Sulla nuova Rete regionale per le Sindromi coronariche acute e sulla diversa programmazione dell’emodinamica negli ospedali di Vibo Valentia e Corigliano-Rossano interviene con una nota il deputato del Movimento 5 Stelle Riccardo Tucci.
«C’è una domanda molto semplice- esordisce il parlamentare vibonese – alla quale Roberto Occhiuto dovrebbe rispondere davanti ai calabresi: se nel 2024 si poteva programmare l’emodinamica a Vibo Valentia e Corigliano-Rossano, perché nel 2026 quella stessa scelta non è più considerata valida?», osserva il deputato.
«Non stiamo parlando di una ricostruzione politica – sottolinea Tucci – ma di atti ufficiali della Regione. Il DCA 78 del 2024 prevedeva una determinata organizzazione della rete ospedaliera e dell’offerta di emodinamica. La stessa nuova Rete regionale per le Sindromi coronariche acute, approvata nel 2026, ricostruisce quella programmazione e oggi oppone un “no” alla presenza di un laboratorio di emodinamica sia presso l’ospedale di Corigliano Rossano sia presso l’ospedale di Vibo Valentia».
«Nel frattempo – continua il deputato – la Regione ha scelto un modello diverso: quello delle équipe itineranti. La stessa Giunta regionale ha comunicato che le équipe saranno attivate prima a Corigliano-Rossano e successivamente, una volta predisposte le sale, anche a Vibo Valentia. Quindi è la stessa Regione a confermare che oggi la soluzione individuata non è più quella di un laboratorio stabile, ma di un’équipe che si sposta tra gli ospedali».
«E qui nasce il problema – prosegue Tucci – perché quando si parla di sindrome coronarica acuta il fattore tempo è decisivo. La nuova Rete SCA stabilisce che, in caso di infarto, la Sala Operativa 118 deve procedere al trasferimento rapido del paziente verso il laboratorio di emodinamica di riferimento, tenendo conto proprio delle risorse disponibili, del fattore tempo e dell’ubicazione del laboratorio. Allora la domanda è inevitabile: quali sono i tempi effettivi che la Regione ha calcolato per un paziente che si trova a Vibo Valentia o a Corigliano-Rossano e deve essere trasferito al laboratorio di riferimento? E soprattutto: quei tempi sono compatibili con gli standard che la stessa Rete SCA si è data?»
«La Calabria non è una regione pianeggiante – aggiunge Tucci – e la stessa programmazione regionale riconosce la complessità geografica e orografica di alcune aree del territorio. Per questo non basta affermare che esiste una rete Hub e Spoke: bisogna dimostrare che quella rete sia concretamente in grado di garantire ai cittadini, ovunque risiedano, la stessa tempestività di accesso alle cure».

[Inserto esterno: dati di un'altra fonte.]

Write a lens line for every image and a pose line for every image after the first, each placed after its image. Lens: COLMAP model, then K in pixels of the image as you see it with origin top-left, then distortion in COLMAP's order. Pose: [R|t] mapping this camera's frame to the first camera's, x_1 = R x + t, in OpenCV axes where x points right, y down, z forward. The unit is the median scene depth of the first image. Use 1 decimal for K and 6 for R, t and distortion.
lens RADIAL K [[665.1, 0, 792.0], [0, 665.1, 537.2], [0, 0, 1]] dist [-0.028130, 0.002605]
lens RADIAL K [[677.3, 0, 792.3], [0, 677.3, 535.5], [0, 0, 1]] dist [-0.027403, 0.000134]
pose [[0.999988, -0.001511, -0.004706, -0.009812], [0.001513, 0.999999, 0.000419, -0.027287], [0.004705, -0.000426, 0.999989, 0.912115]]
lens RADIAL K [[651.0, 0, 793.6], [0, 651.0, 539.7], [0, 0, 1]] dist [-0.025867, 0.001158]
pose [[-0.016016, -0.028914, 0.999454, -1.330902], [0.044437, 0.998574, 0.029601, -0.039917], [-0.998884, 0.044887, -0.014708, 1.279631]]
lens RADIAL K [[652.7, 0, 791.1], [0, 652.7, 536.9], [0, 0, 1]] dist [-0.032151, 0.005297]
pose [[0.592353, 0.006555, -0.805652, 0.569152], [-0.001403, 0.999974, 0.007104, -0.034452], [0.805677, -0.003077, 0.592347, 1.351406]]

«C’è poi un’altra questione che Occhiuto deve chiarire – incalza il parlamentare – Il DM 70 (rivisto col 71) è del 2015. Era quindi già in vigore quando la Regione, nel 2024, programmava la propria rete ospedaliera. Se oggi quel decreto viene invocato per giustificare una diversa organizzazione dell’emodinamica, qualcuno deve spiegare ai calabresi che cosa sia cambiato, sotto il profilo tecnico e normativo, tra la programmazione del 2024 e quella del 2026».

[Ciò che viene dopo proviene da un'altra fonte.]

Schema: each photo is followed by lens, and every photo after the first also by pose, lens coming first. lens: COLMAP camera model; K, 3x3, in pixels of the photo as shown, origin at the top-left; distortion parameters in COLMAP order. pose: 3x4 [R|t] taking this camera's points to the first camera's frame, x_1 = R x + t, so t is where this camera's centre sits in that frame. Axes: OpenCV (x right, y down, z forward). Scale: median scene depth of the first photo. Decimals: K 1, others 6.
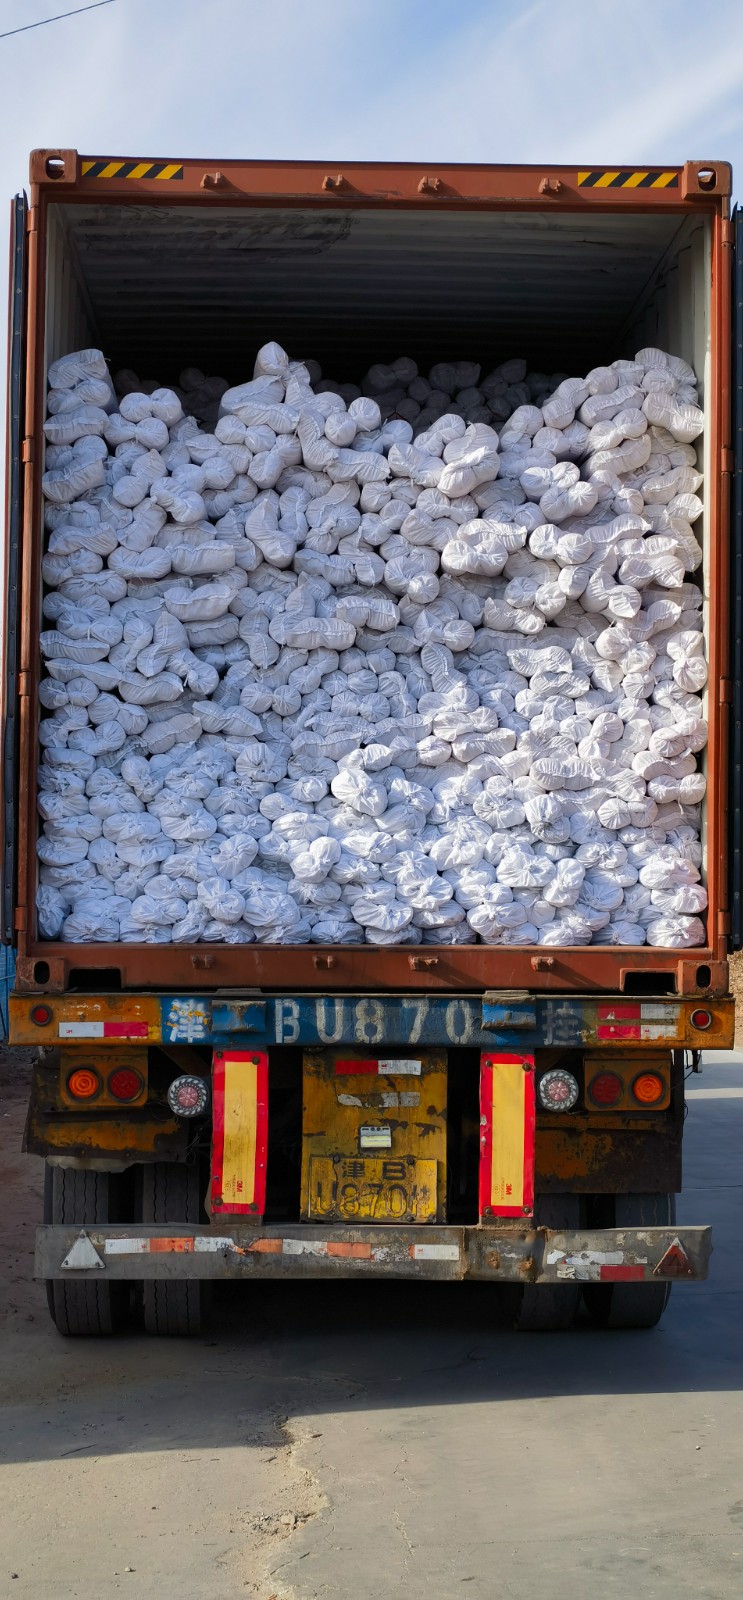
lens RADIAL K [[2229.0, 0, 371.5], [0, 2229.0, 800.0], [0, 0, 1]] dist [0.167688, 0.007813]
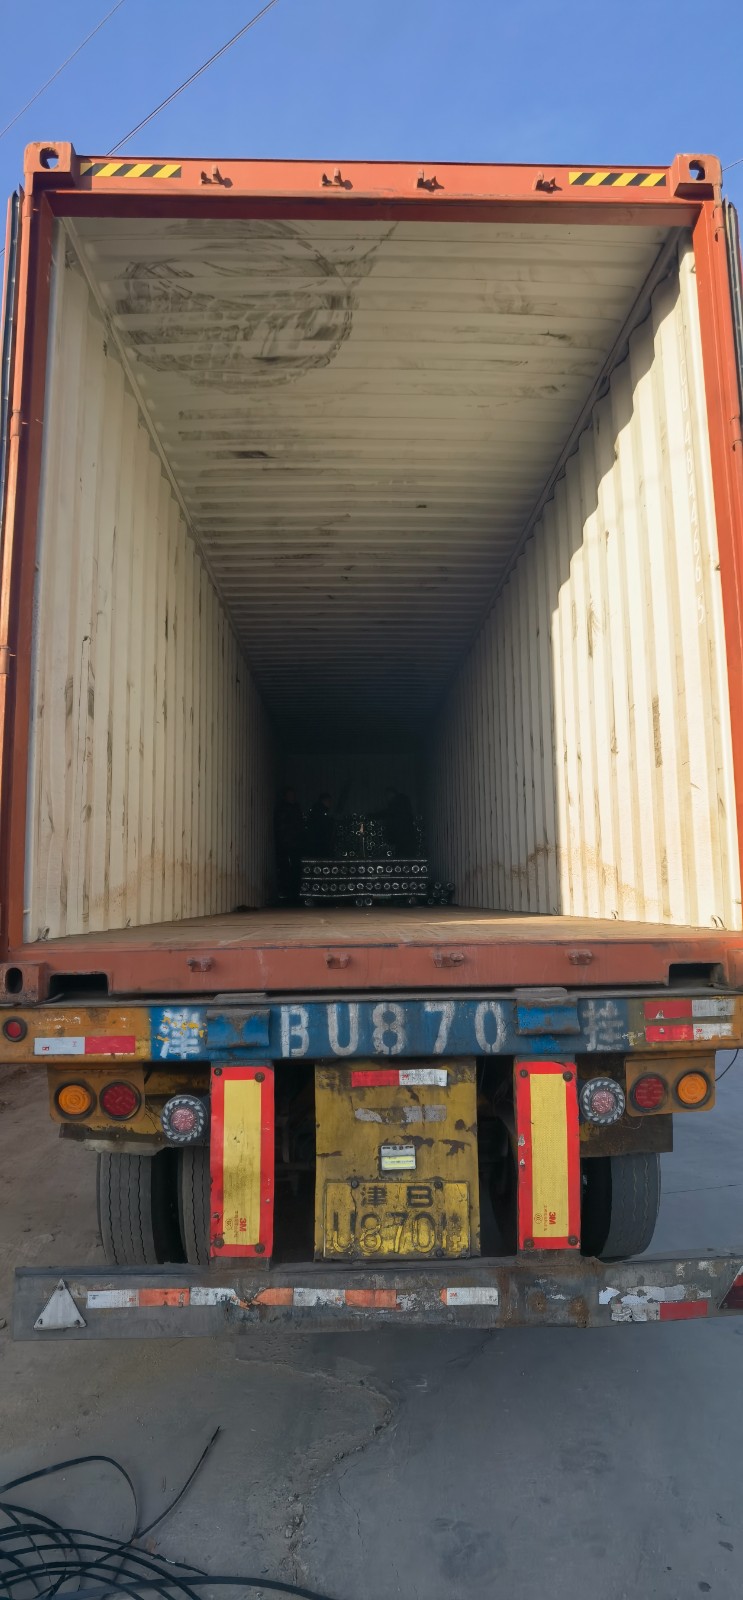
lens RADIAL K [[822.9, 0, 371.5], [0, 822.9, 800.0], [0, 0, 1]] dist [-0.065494, 0.031288]
pose [[0.999721, -0.022917, -0.005771, -0.003611], [0.022455, 0.997269, -0.070359, 0.031597], [0.007367, 0.070210, 0.997505, 0.671540]]
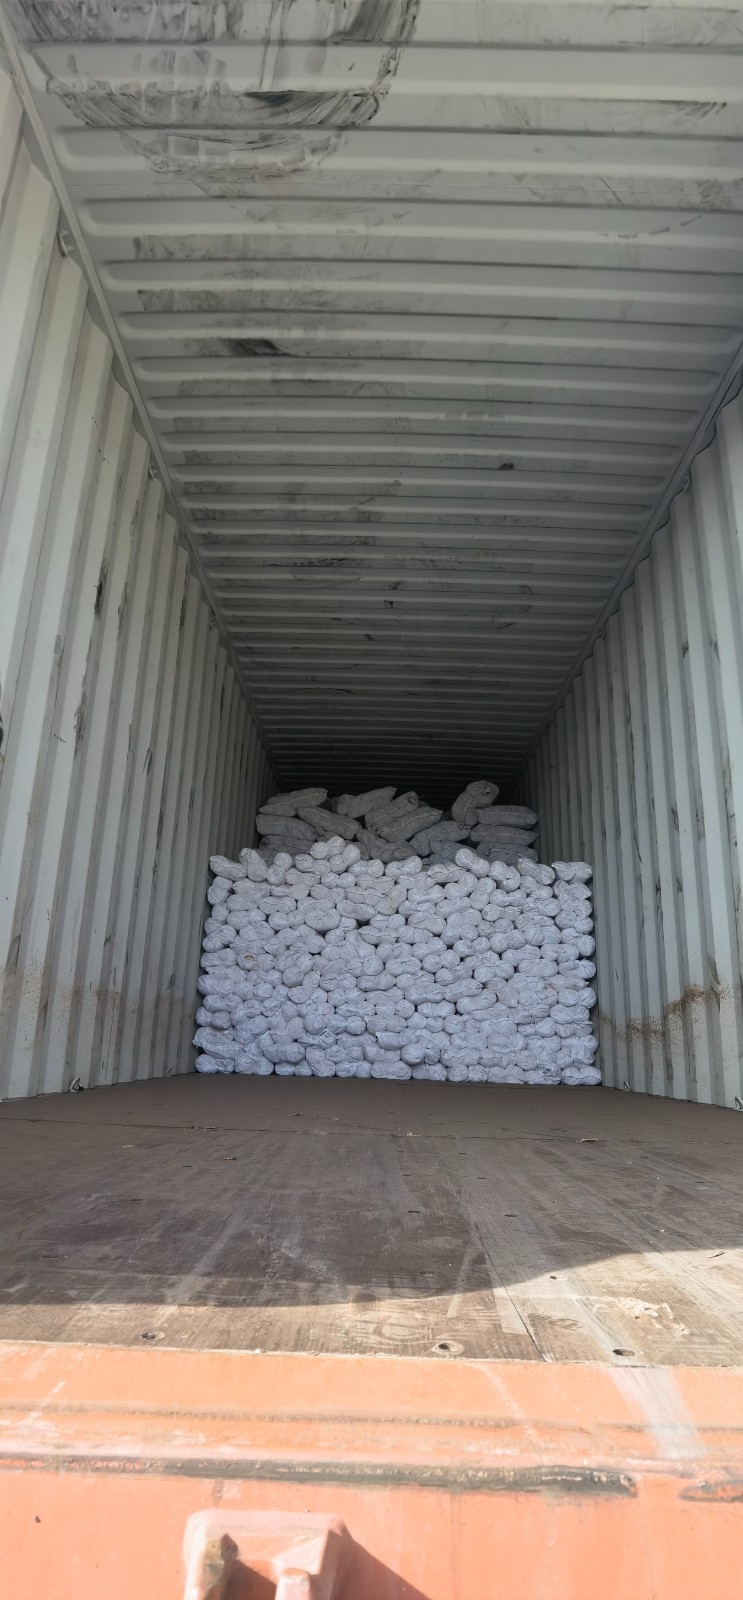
lens RADIAL K [[822.9, 0, 371.5], [0, 822.9, 800.0], [0, 0, 1]] dist [-0.065494, 0.031288]
pose [[0.998649, 0.010710, -0.050854, -0.013192], [-0.022758, 0.969845, -0.242657, 0.037444], [0.046721, 0.243486, 0.968778, 1.000032]]
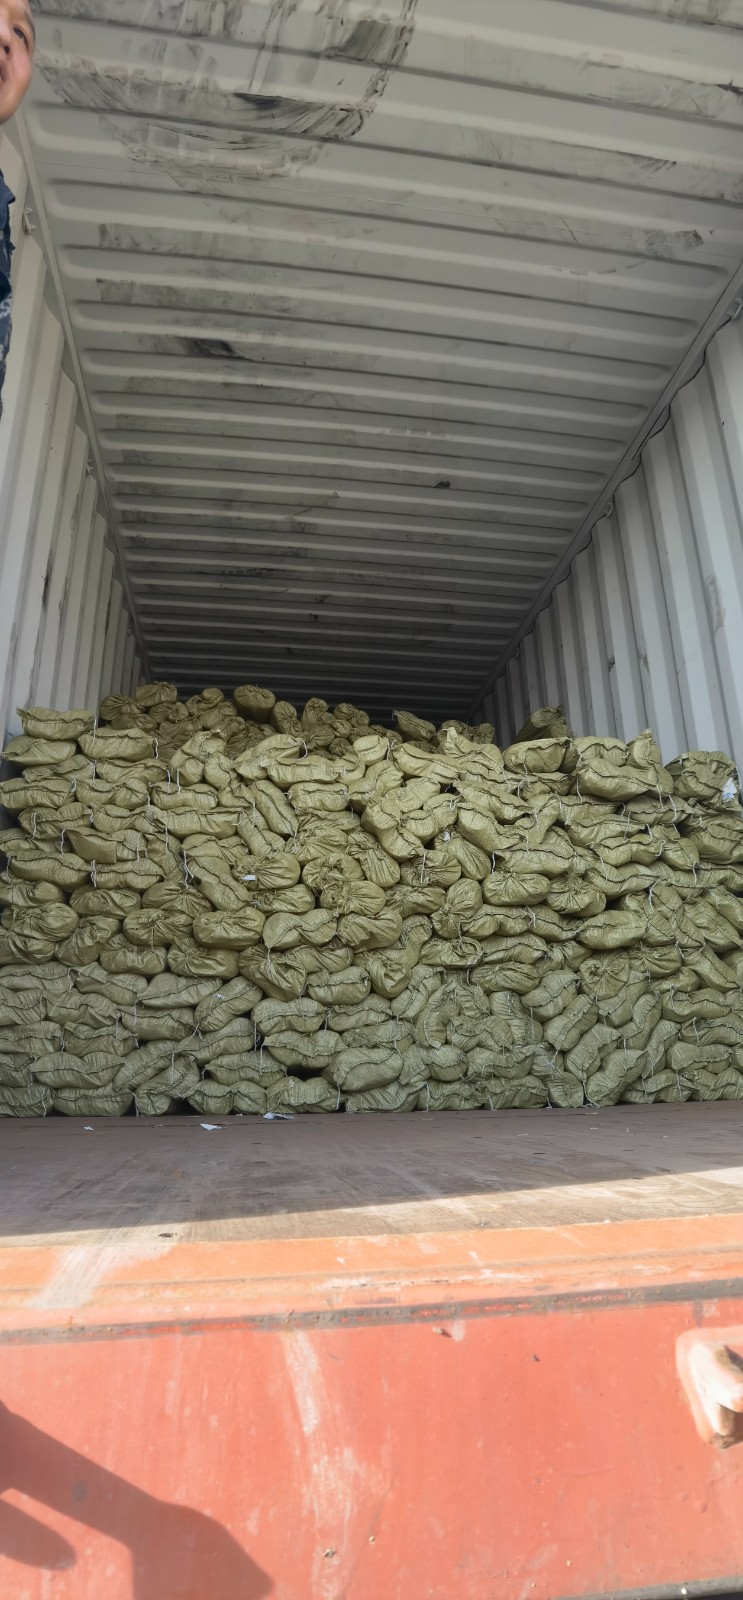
lens RADIAL K [[822.9, 0, 371.5], [0, 822.9, 800.0], [0, 0, 1]] dist [-0.065494, 0.031288]
pose [[0.994160, 0.010919, 0.107360, -0.064246], [0.019496, 0.960325, -0.278200, 0.054344], [-0.106138, 0.278668, 0.954504, 1.004070]]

«Non si può semplicemente dire “ce lo impone il DM 70” – osserva Tucci – senza spiegare perché lo stesso quadro normativo nazionale fosse compatibile con una programmazione diversa appena due anni fa. Il DM 70 è un quadro nazionale di programmazione: la Regione deve spiegare quali criteri tecnici, quali dati epidemiologici, quali volumi di attività e quali valutazioni sui tempi di percorrenza abbiano portato oggi a escludere Vibo Valentia e Corigliano-Rossano dalla rete dei laboratori stabili di emodinamica».